Brown’s power trip

It’s official. If you are working in an area of engineering and technology related to the environment, power, energy efficiency, cleaner fuels or lower emissions, you are where it’s at.

We were told this by chancellor Gordon Brown just a few hours ago in a Budget that made much of its desire to stimulate and reward the green, and tax the unclean.

An example. One of the chancellor’s announcements concerned the National Institute of Energy Technologies, a new organisation that will, in the government’s words ‘bring a new level of focus, ambition and industrial collaboration to the UK’s work in energy science and engineering.’

The new Institute will be a 50/50 venture between the public and private sectors. On the private side, we are told that big-hitters including Shell, BP, EDF and E.On are already keen to get involved. There will also be more backing for early-stage technology ventures which meet the energy efficient criteria set down by the government.

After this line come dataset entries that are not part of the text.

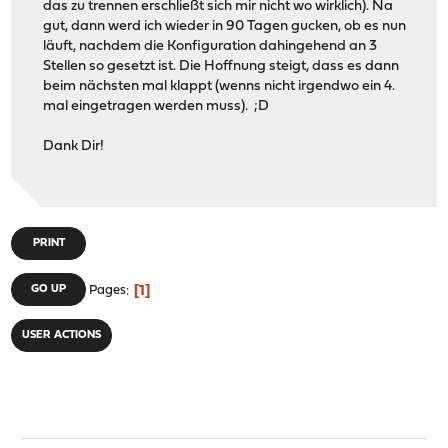
das zu trennen erschließt sich mir nicht wo wirklich). Na
gut, dann werd ich wieder in 90 Tagen gucken, ob es nun
läuft, nachdem die Konfiguration dahingehend an 3
Stellen so gesetzt ist. Die Hoffnung steigt, dass es dann
beim nächsten mal klappt (wenns nicht irgendwo ein 4.
mal eingetragen werden muss). ;D
Dank Dir!
PRINT
1
GO UP
Pages
USER ACTIONS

Now, this is all promising stuff. As always, however, when politics meets policy, business, engineering and science, the proof of the pudding will very much be in the eating.

The partnerships involved in the brave new world of the Institute are fiendishly difficult to manage. The public and private sectors. Policy directives versus commercial imperatives. Bitter commercial rivals. Global megalith and innovative start-up. University professor and plc sales manager.

Yes, we need the technology to make the

UK

more energy efficient, cleaner and greener, but we also need a model to make it a real, commercially viable entity. That, in a funny sort of way, is as much of a challenge as the engineering and science.